Ciara Ottewill is a stickler for accuracy, so she is unhappy with the typical "close" approximations used for the value of numbers like pi. She wanted the numbers to be more accurate yet easy to remember and so wrote a computer programme to get what she wanted. The result is a project with the challenging title, "Diophantine Approximation".
She presented the concepts behind approximating things such as the value of pi and the square root of two, and also offered very accurate alternatives to values familiar from school days, for example pi being equal to 22/7.
"I am slightly accuracy obsessed," the 15-year-old transition year student from Alexandra College, Milltown, admits. "Maths is my favourite subject and I want to do it in college."
Diophantus lived in Alexandra in the third century AD and was important in maths theory, Ciara explained.

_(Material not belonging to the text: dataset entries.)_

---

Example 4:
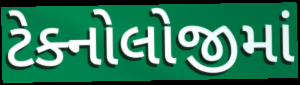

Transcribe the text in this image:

ટેક્નોલોજીમાં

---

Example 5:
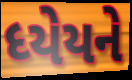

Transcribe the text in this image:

ધ્યેયનેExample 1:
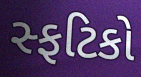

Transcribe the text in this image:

સ્ફટિકો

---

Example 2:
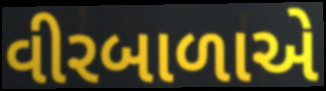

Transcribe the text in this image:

વીરબાળાએ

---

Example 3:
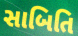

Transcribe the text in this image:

સાબિતિ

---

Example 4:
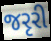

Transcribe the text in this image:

જરૃરી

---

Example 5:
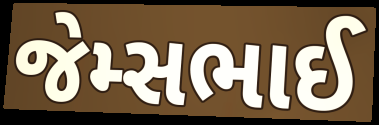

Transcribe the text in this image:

જેમ્સભાઈ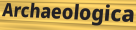
ArchaeologicaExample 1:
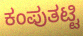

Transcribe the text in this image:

ಕಂಪುತಟ್ಟಿ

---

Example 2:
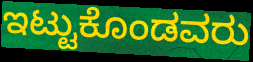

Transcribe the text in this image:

ಇಟ್ಟುಕೊಂಡವರು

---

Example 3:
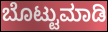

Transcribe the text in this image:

ಬೊಟ್ಟುಮಾಡಿ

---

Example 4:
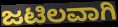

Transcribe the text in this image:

ಜಟಿಲವಾಗಿ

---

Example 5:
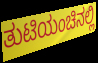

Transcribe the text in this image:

ತುಟಿಯಂಚಿನಲ್ಲಿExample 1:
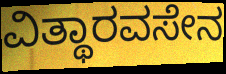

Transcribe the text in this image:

ವಿತ್ಥಾರವಸೇನ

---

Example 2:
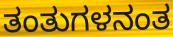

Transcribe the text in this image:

ತಂತುಗಳನಂತ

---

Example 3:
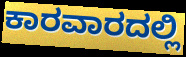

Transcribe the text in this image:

ಕಾರವಾರದಲ್ಲಿ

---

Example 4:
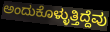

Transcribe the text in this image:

ಅಂದುಕೊಳ್ಳುತ್ತಿದ್ದೆವು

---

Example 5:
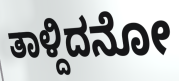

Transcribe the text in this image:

ತಾಳ್ದಿದನೋ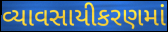
વ્યાવસાયીકરણમાં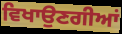
ਵਿਖਾਉਣਗੀਆਂ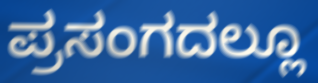
ಪ್ರಸಂಗದಲ್ಲೂ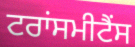
ਟਰਾਂਸਮੀਟੈਂਸ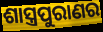
ଶାସ୍ତ୍ରପୁରାଣର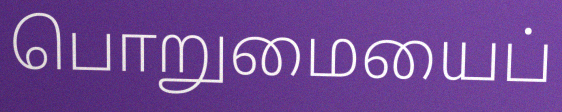
பொறுமையைப்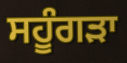
ਸਹੂੰਗੜਾ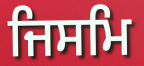
ਜਿਸਮਿ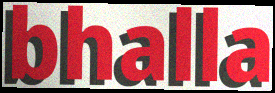
bhalla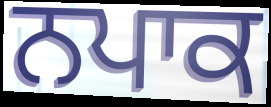
ਨਪਾਕ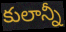
కులాన్నీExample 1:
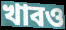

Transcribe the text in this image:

খাবও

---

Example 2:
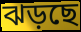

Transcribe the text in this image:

ঝড়ছে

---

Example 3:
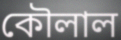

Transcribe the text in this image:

কৌলাল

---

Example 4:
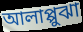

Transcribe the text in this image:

আলাপ্পুঝা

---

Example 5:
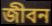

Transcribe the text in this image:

জীবনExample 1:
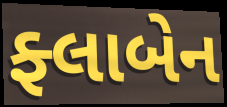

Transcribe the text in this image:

ફ્લાબેન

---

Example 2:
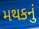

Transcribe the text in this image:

મથકનું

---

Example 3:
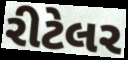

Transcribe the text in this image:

રીટેલર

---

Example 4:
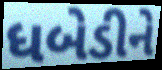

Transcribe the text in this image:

ધબેડીને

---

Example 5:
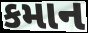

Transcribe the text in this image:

કમાન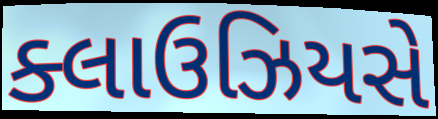
ક્લાઉઝિયસે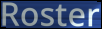
Roster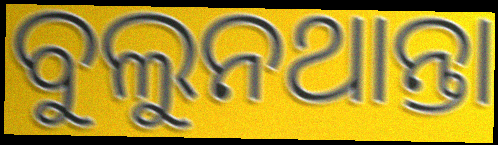
ବୁଲୁନଥାନ୍ତା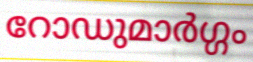
റോഡുമാർഗ്ഗംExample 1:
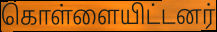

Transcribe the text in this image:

கொள்ளையிட்டனர்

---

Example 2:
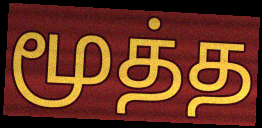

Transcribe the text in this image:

மூத்த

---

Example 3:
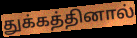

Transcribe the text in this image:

துக்கத்தினால்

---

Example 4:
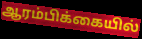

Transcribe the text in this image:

ஆரம்பிக்கையில்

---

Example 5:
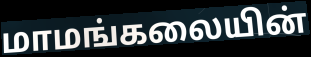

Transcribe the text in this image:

மாமங்கலையின்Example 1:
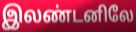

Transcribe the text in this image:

இலண்டனிலே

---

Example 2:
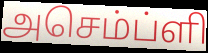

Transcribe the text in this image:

அசெம்ப்ளி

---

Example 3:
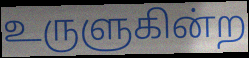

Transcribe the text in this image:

உருளுகின்ற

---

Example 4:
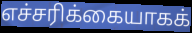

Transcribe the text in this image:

எச்சரிக்கையாகக்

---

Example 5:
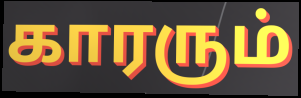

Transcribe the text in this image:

காரரும்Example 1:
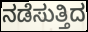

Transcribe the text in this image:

ನಡೆಸುತ್ತಿದ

Pi and square root of two are known as irrational numbers and Diophantus developed ways to deliver good approximations of irrational numbers.

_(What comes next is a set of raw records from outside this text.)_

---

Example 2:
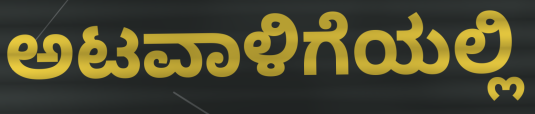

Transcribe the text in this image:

ಅಟವಾಳಿಗೆಯಲ್ಲಿ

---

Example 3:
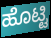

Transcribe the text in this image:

ಹೊಟ್ಟಿ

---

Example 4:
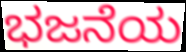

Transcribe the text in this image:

ಭಜನೆಯ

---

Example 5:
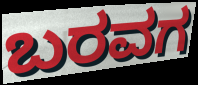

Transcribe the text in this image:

ಬರವಗ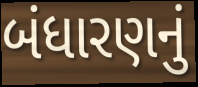
બંધારણનું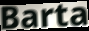
Barta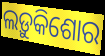
ଲଡ଼ୁକିଶୋର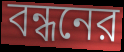
বন্ধনেরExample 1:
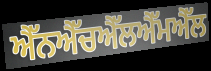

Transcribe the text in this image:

ਐੱਨਐੱਚਐੱਲਐੱਮਐੱਲ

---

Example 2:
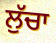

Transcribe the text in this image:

ਲੁੱਚਾ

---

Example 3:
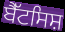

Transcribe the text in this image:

ਬੈੱਟਸਿਸ਼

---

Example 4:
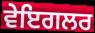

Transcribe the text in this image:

ਵੇਇਗਲਰ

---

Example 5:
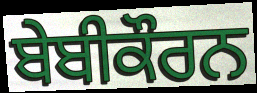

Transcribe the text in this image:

ਬੇਬੀਕੌਰਨ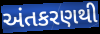
અંતકરણથીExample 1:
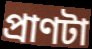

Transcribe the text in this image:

প্রাণটা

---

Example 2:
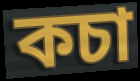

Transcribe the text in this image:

কচা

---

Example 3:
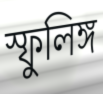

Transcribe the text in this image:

স্ফুলিঙ্গ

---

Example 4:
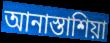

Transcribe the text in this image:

আনাস্তাশিয়া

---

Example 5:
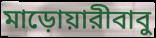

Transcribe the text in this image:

মাড়োয়ারীবাবু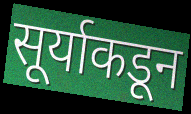
सूर्याकडूनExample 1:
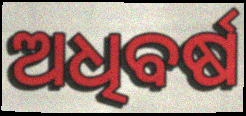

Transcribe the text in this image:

ଅଧିବର୍ଷ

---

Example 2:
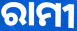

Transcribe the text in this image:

ରାମୀ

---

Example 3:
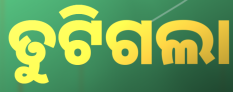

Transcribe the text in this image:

ତୁଟିଗଲା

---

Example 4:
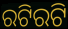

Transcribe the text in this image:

ରଟିରଟି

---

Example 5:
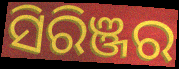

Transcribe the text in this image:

ସିରିଞ୍ଜର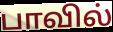
பாவில்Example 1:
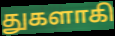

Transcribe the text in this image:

துகளாகி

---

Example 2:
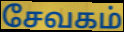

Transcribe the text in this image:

Ciara was interested in this, seeking very accurate approximations using fractions containing ordinary rational numbers. The goal was always to achieve the highest accuracy that can be reasonably achieved without having to use huge numbers, she explained. Students use 22/7 to approximate pi, but her computer programme showed that the fraction 355/113 is much more accurate when representing pi. It is also easy to remember, she said.
Her approximation for square root of two is the simple fraction 99/70.